No sabía quién era ella, no había podido distinguir a todas las muchachas que viajaron ese día. La curiosidad pudo más y giré mi rostro para poder ver su cabello negro ondulado y el tirante de su vestido rojo. Noté el rubor en mi rostro cuando descubrí los ojos de su amiga observándome. Me giré lleno de vergüenza, deseando que el viaje terminara cuanto antes. Ya no volví a mirar.


Los pitidos de Ramón nos avisaron que estábamos muy cerca del mar y de nuevo la algarabía se apoderó de todos los pasajeros. En cada curva que dábamos aumentaba la expectación por saber quién iba a ser el primero en verlo.


- ¡Yo! – escuché la voz de mi tío – Lo he visto yo


Extendió el brazo señalando al horizonte.


Allí justo bajo el azul del cielo se veía una pequeña franja añil. Era extraño. Como si el azul del firmamento deseara acariciar la tierra y lo hiciera a través del mar.


- Pues sí señor, azul, azul cielo – exclamó de nuevo mi tío, dándome un golpe en el pecho.


Retrocedí sin querer y topé de nuevo con su cuerpo. Noté su aliento en mi cuello y un aroma a jazmín, que me trasladó a mis noches en el campo. Una risa nerviosa me sobresaltó y regresé de nuevo a mi posición.


No tardamos en llegar a la playa. Eran las nueve y el lugar ya estaba concurrido, lleno de más familias que venían a pasar el día como nosotros.

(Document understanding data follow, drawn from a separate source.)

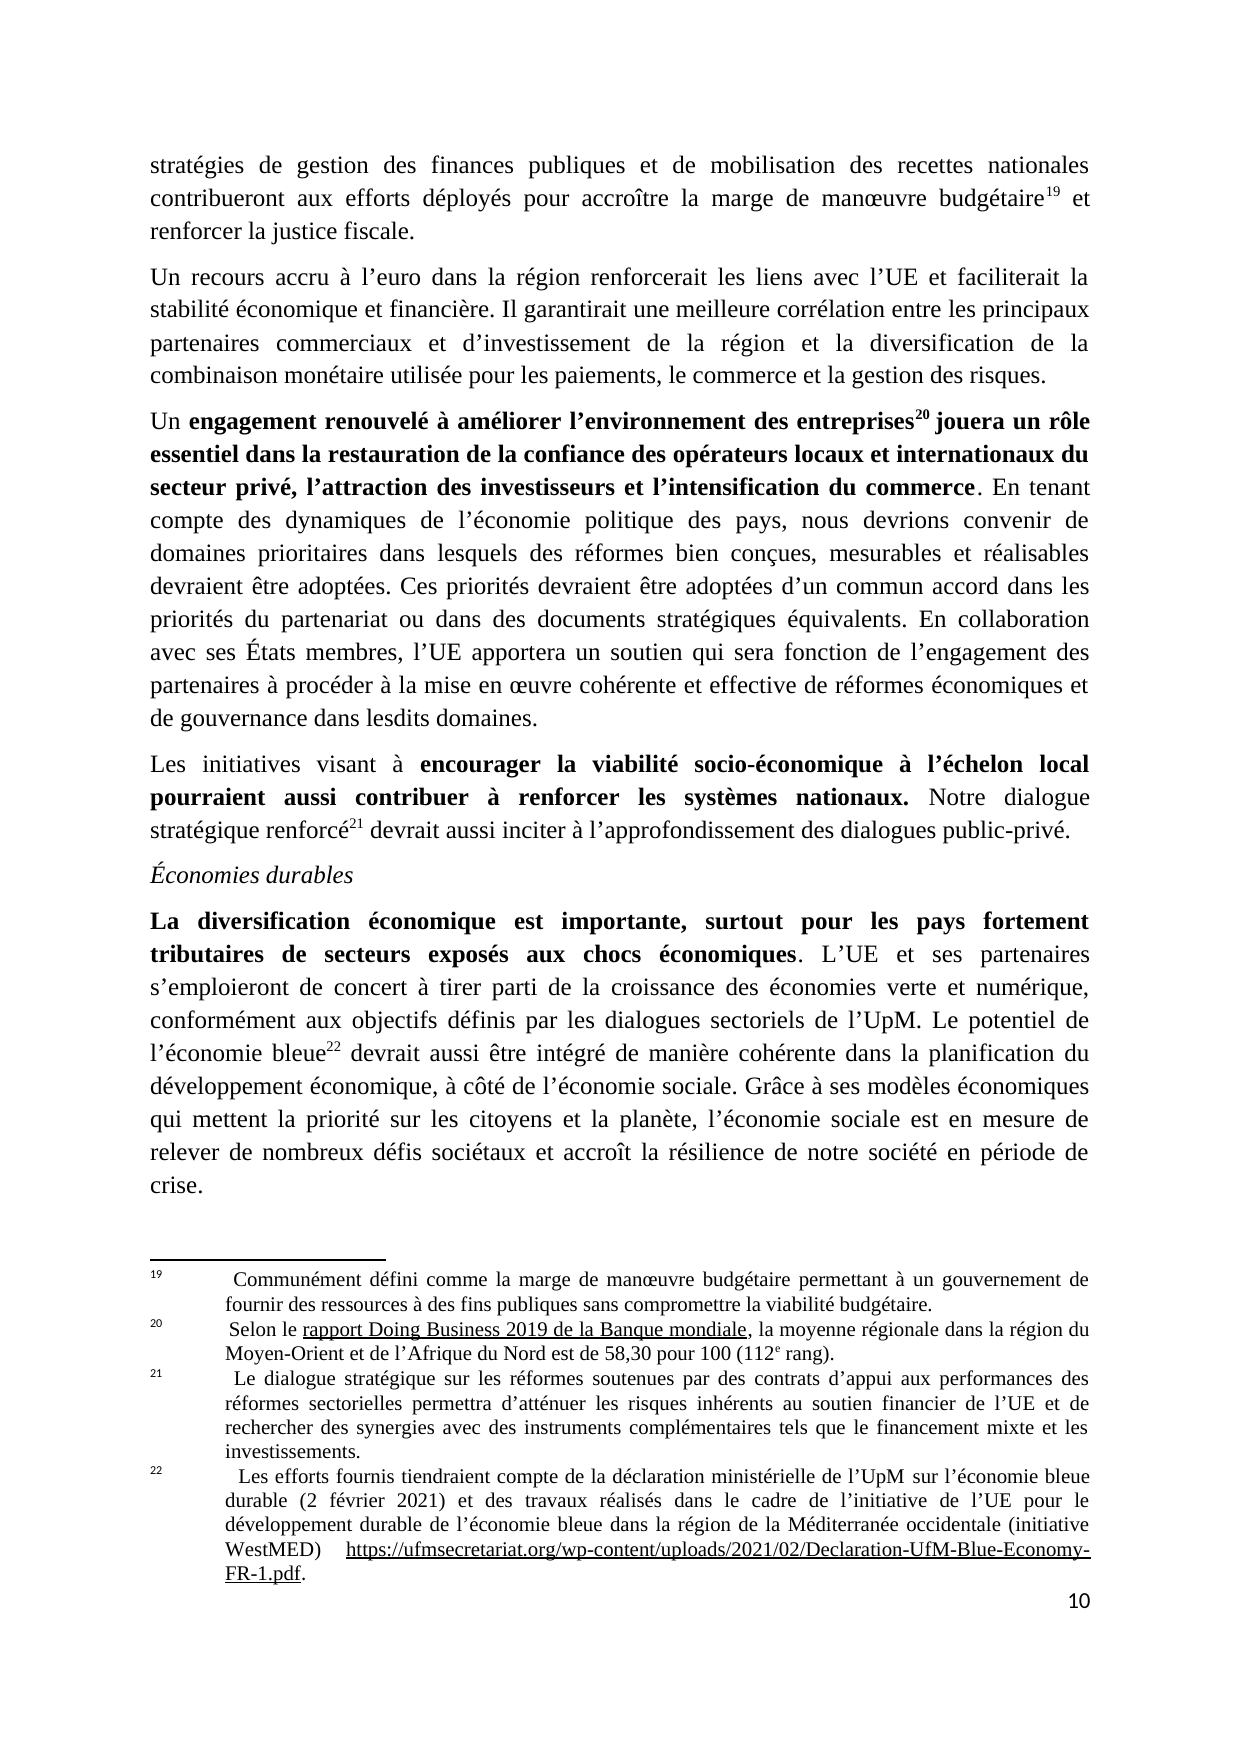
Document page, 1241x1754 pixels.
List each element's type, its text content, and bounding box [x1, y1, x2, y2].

text Un engagement renouvelé à améliorer l’environnement des entreprises jouera un rôle essentiel dans la restauration de la confiance des opérateurs locaux et internationaux du secteur privé, l’attraction des investisseurs et l’intensification du commerce. En tenant compte des dynamiques de l’économie politique des pays, nous devrions convenir de domaines prioritaires dans lesquels des réformes bien conçues, mesurables et réalisables devraient être adoptées. Ces priorités devraient être adoptées d’un commun accord dans les priorités du partenariat ou dans des documents stratégiques équivalents. En collaboration avec ses États membres, l’UE apportera un soutien qui sera fonction de l’engagement des partenaires à procéder à la mise en œuvre cohérente et effective de réformes économiques et de gouvernance dans lesdits domaines. [150, 406, 1090, 732]
text Un recours accru à l’euro dans la région renforcerait les liens avec l’UE et faciliterait la stabilité économique et financière. Il garantirait une meilleure corrélation entre les principaux partenaires commerciaux et d’investissement de la région et la diversification de la combinaison monétaire utilisée pour les paiements, le commerce et la gestion des risques. [150, 262, 1090, 389]
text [150, 150, 1090, 245]
text La diversification économique est importante, surtout pour les pays fortement tributaires de secteurs exposés aux chocs économiques. L’UE et ses partenaires s’emploieront de concert à tirer parti de la croissance des économies verte et numérique, conformément aux objectifs définis par les dialogues sectoriels de l’UpM. Le potentiel de l’économie bleue devrait aussi être intégré de manière cohérente dans la planification du développement économique, à côté de l’économie sociale. Grâce à ses modèles économiques qui mettent la priorité sur les citoyens et la planète, l’économie sociale est en mesure de relever de nombreux défis sociétaux et accroît la résilience de notre société en période de crise. [150, 906, 1090, 1199]
text Les initiatives visant à encourager la viabilité socio-économique à l’échelon local pourraient aussi contribuer à renforcer les systèmes nationaux. Notre dialogue stratégique renforcé devrait aussi inciter à l’approfondissement des dialogues public-privé. [150, 749, 1090, 844]
text Économies durables [150, 860, 1090, 889]
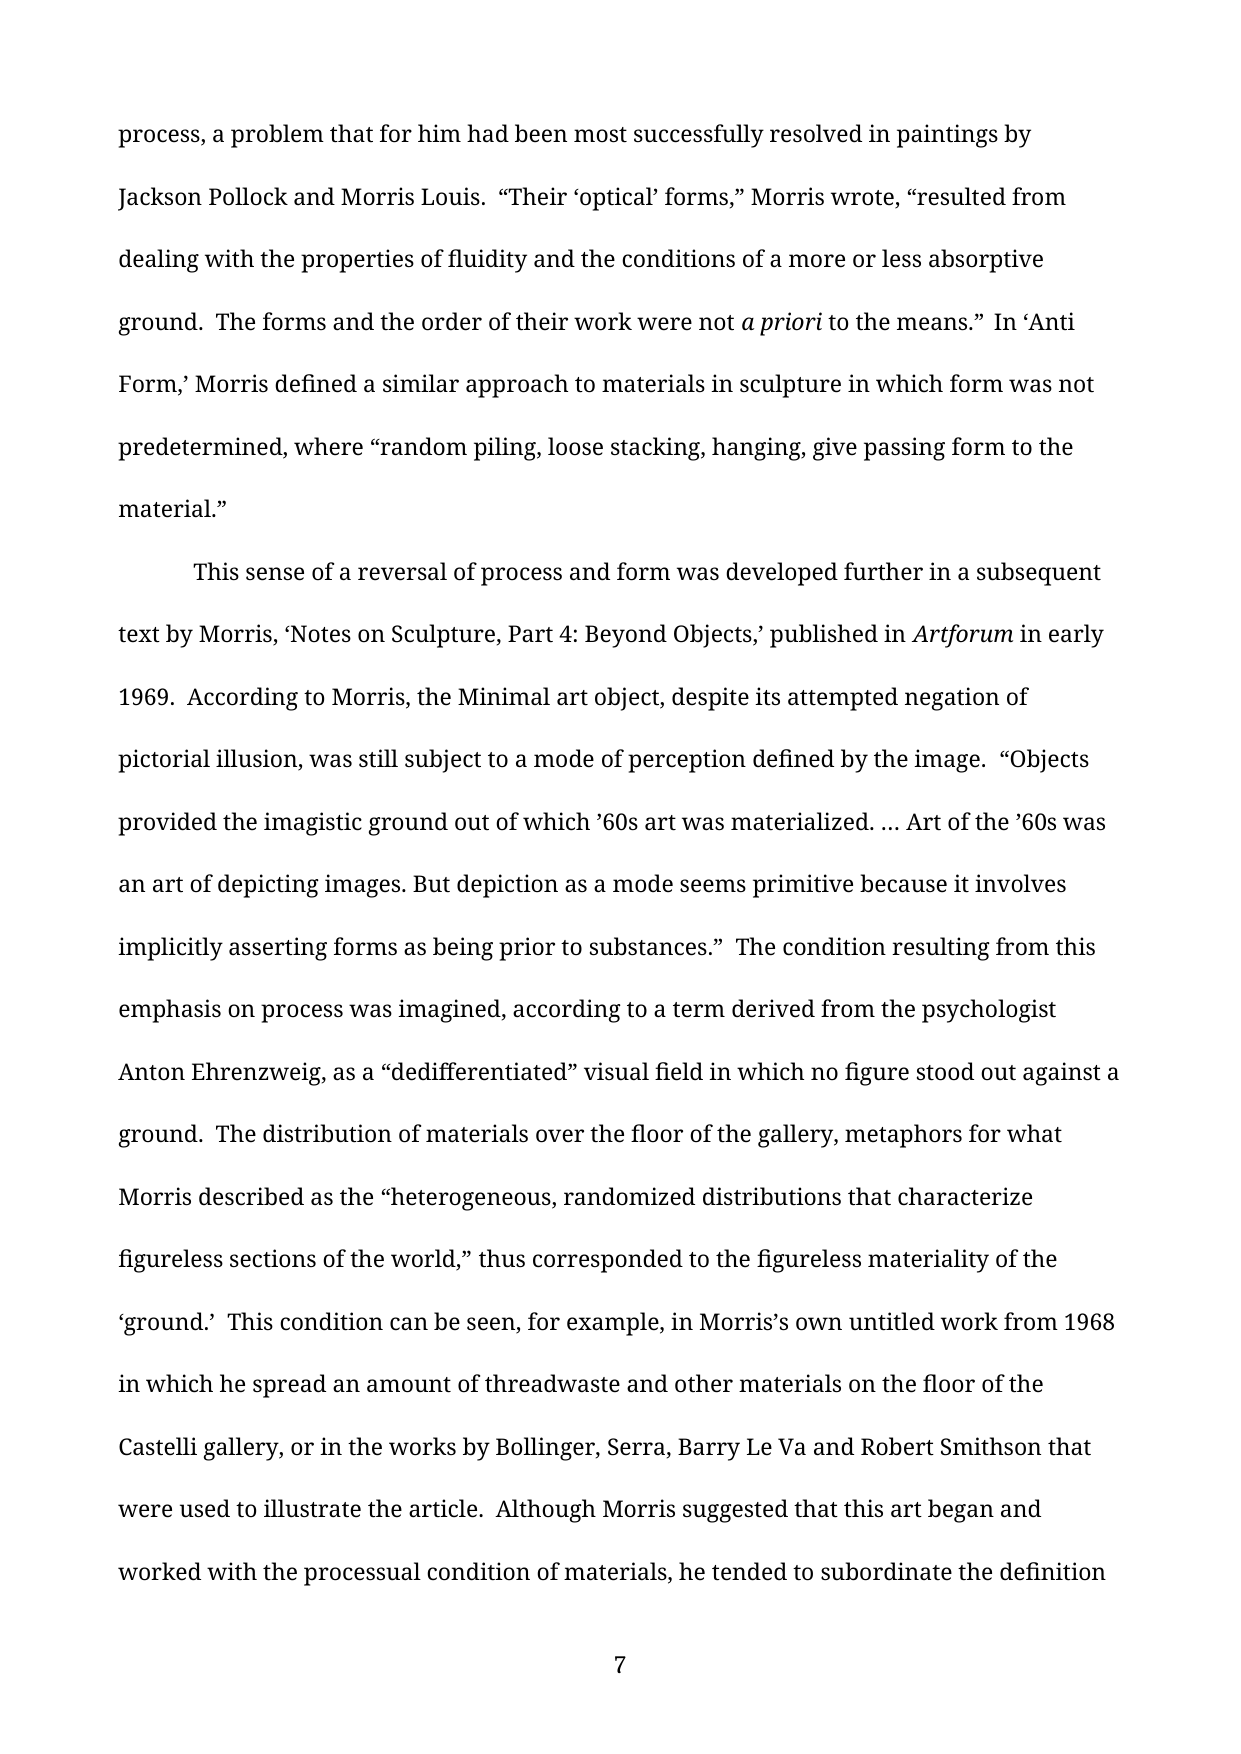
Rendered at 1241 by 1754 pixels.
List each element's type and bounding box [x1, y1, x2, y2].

text [118, 556, 1122, 1587]
text [118, 118, 1122, 524]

Ramón aparcó en un hueco libre y en cuestión de segundos, todo el mundo comenzó a organizarse. Los hombres descargaron el camión mientras que las mujeres, con sábanas blancas atadas a los pinos, crearon un sombraje. Mesas, sillas, comida, bebida y una vieja radio para que la música no faltara.


La busqué a ella, más bien a su vestido rojo, su pelo negro ondulado y su olor a jazmín, pero no la hallé entre la multitud.


Cansado del viaje y de tantas nuevas sensaciones me dirigí al mar para darme mi primer baño.


Salí minutos después disfrutando de ese sabor a sal que impregnaba todo mi cuerpo. Fue entonces cuando la vi frente a mí con una ligera sonrisa en los labios y con un trozo de cielo en su mirada.


Lo supe en ese instante, supe que ya no habría otro azul que quisiera admirar.